Date of Award


Document Type


Degree Name

Master of Science (MS)


Electrical Engineering

First Advisor

Jeff Frolik

Second Advisor

Adrian Del Maestro


The increased use of internet of things (IoT) devices will result in them being deployed

in a wide variety of environments and therefore warrant antenna systems that can be

adapted to improve link performance. Flexible communication technologies allow for

increased throughput, reliability, and improved efficiency in wireless channels. This

can be accomplished by implementing phased array antennas, among others. Phased

arrays create a beam that can be steered electronically, but are expensive to implement

given the many phase precise hardware components that need to be adjustable. A

software defined radio approach to beamforming can reduce this complexity for each

array adaptation, if made in software.

This thesis leverages software defined radio (SDR) for the purpose of phase measurements

and beamforming. A phase measurement system was created in GNU

Radio to determine phase differences between SDRs. This algorithm was tested on

a direction-finding system measuring the angle of arrival of a moving transmitter.

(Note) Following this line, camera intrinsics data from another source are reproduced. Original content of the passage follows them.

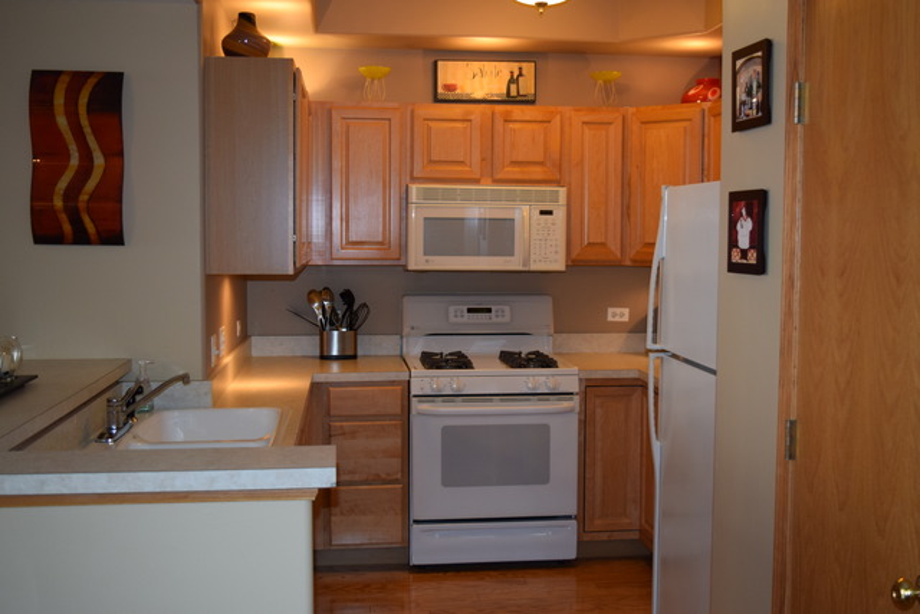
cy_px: 307
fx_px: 1035
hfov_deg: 47.9
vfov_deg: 33.0
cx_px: 460
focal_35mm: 40
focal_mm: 27
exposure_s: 1/80
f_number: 4.5
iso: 800
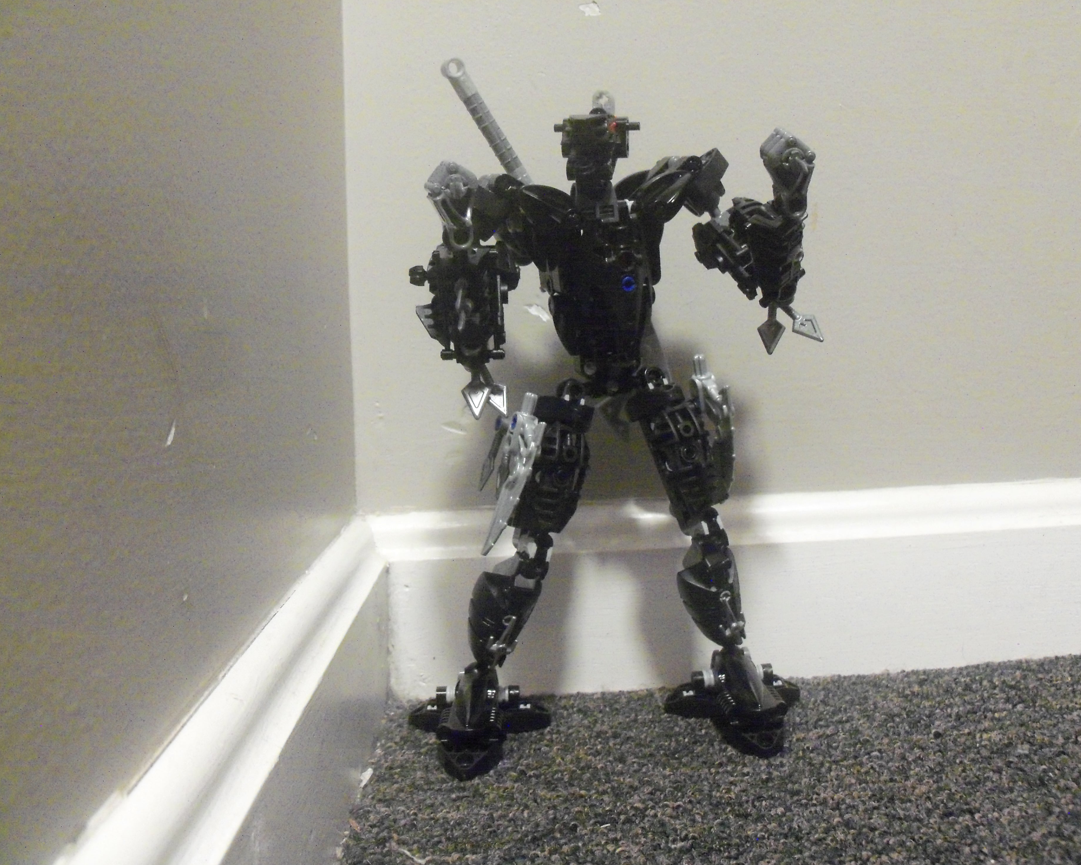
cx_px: 580
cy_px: 429
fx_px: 1184
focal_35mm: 37
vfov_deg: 40.1
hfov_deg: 49.0
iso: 400
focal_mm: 6.3
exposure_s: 1/2
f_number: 3
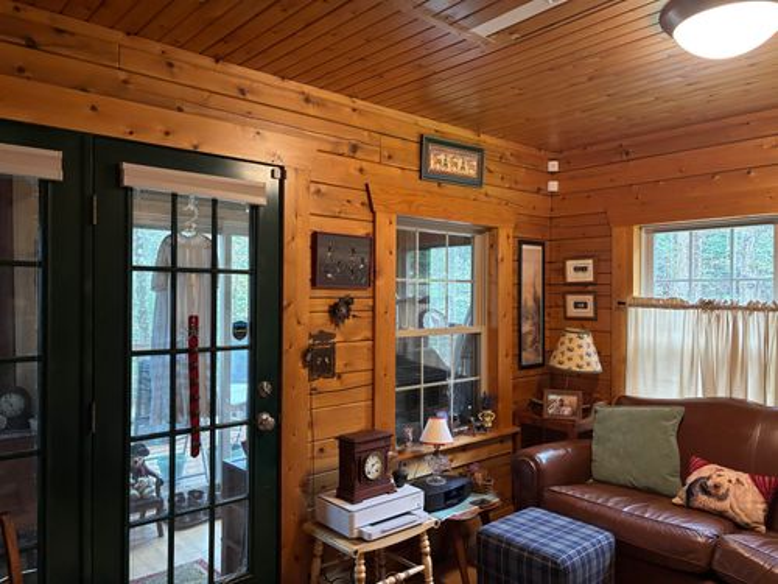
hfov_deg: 67.3
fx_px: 584
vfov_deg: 53.1
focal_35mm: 26
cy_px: 292
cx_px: 389
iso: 400
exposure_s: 1/40
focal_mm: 5.96
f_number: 1.6
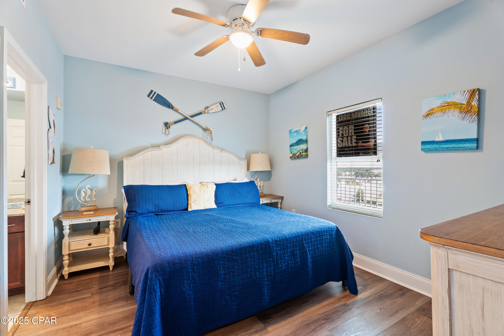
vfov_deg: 73.7
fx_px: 224
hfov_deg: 96.7
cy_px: 168
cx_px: 252
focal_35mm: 16
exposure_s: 1
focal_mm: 16
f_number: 8
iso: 400
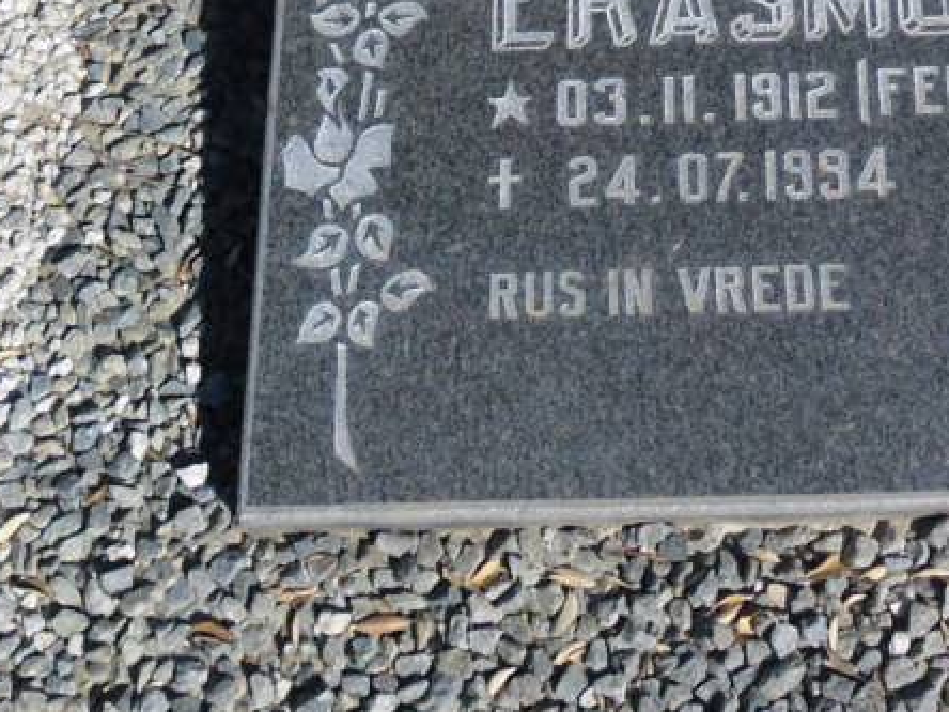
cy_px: -83
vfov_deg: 19.3
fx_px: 2001
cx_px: 571
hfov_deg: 26.6
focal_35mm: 73
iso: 80
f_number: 9
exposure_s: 1/197
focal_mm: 4.9
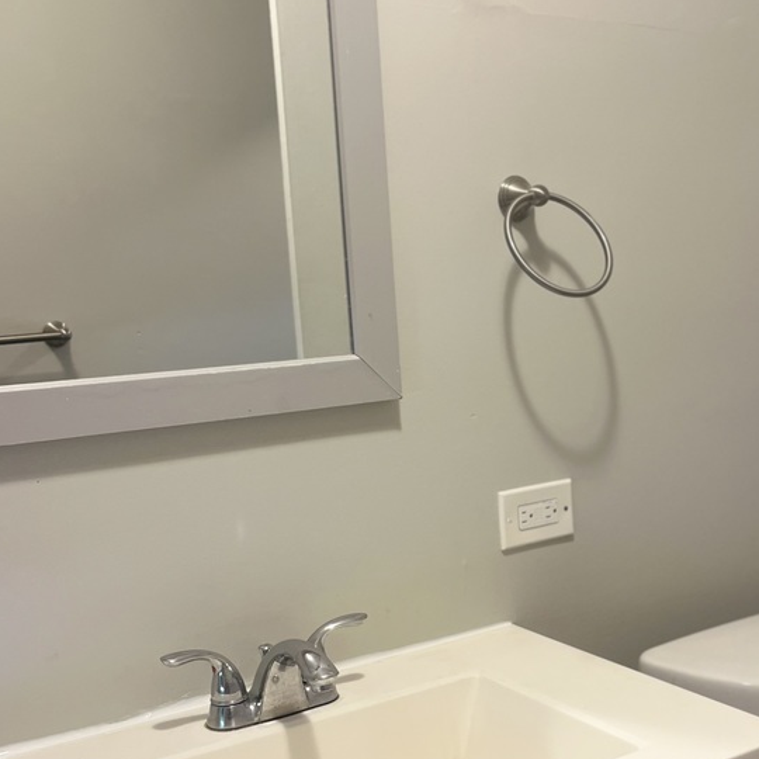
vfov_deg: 36.5
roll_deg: +3.0
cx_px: 465
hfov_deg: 36.6
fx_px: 1141
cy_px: 482
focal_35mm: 46
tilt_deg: -10.1
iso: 80
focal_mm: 5.1
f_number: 1.6
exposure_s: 1/60
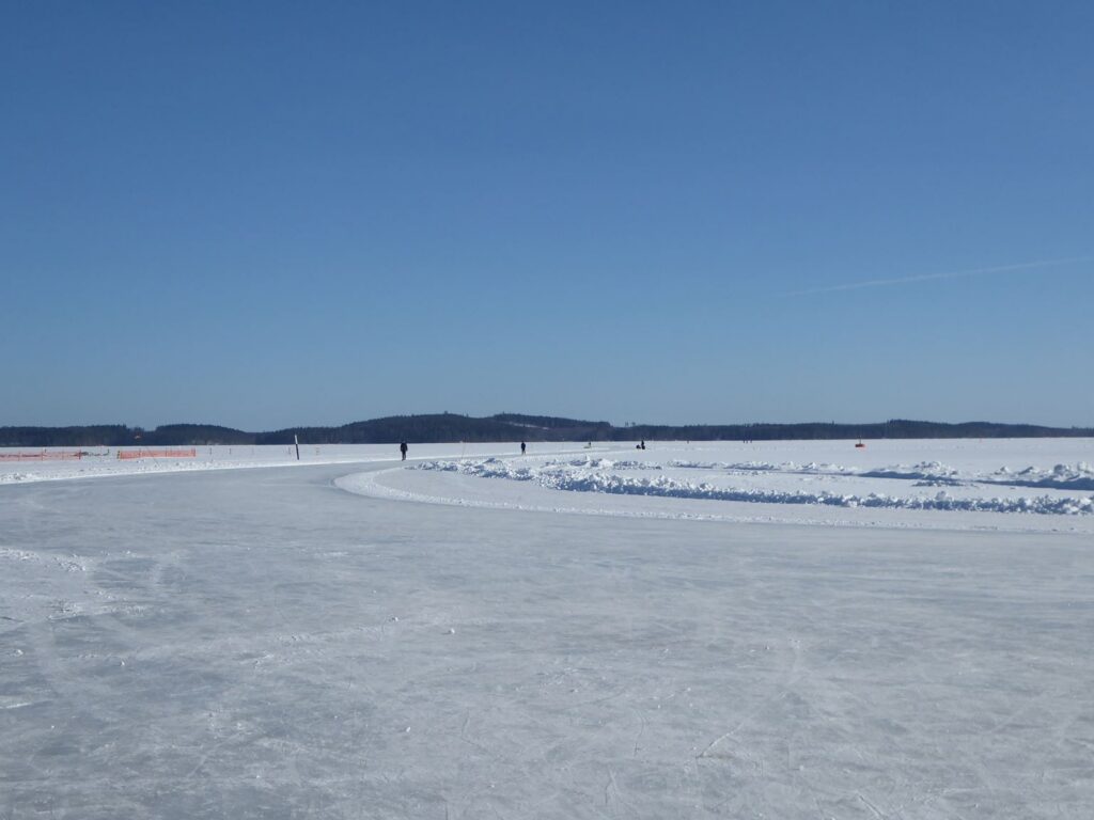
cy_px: 410
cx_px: 547
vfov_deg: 27.5
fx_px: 1675
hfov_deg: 36.2
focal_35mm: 53
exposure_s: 1/1600
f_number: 4.1
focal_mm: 9
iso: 80
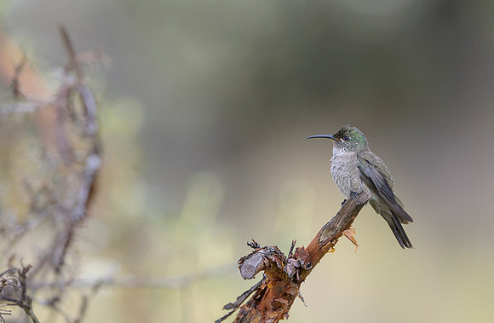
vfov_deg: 2.4
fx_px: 7685
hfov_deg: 3.7
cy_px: 185
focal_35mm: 563
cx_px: 277
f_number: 5.6
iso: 640
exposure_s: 1/1250
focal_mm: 500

In addition, transmit beamforming was implemented via SDR on a tripolar array

and a four-element patch antenna array. Through simulation, the tripolar array has

an 3 dB improvement in gain over a single monopole antenna in azimuth. The

measured antenna patterns did not match the simulation, but the reconfigurability

of the SDR platform provided the ability to correct the nonidealities in the physical

antenna. The azimuth test results show that beamsteering can be accomplished with

a median power increase of 3 dB over the omnidirectional beamsteering case. The

patch antenna array was tested by simulating a Butler matrix, a beamforming network

typically implemented in hardware. The array pattern had a 3 dB beamwidth

of 22° in simulation and 20° through testing, with a maximum steering error of

3° across the four Butler cases. The presented validation of the phase measurement

and beamforming systems is promising for future work in the realm of beamforming

via software defined radio.



Number of Pages

93 p.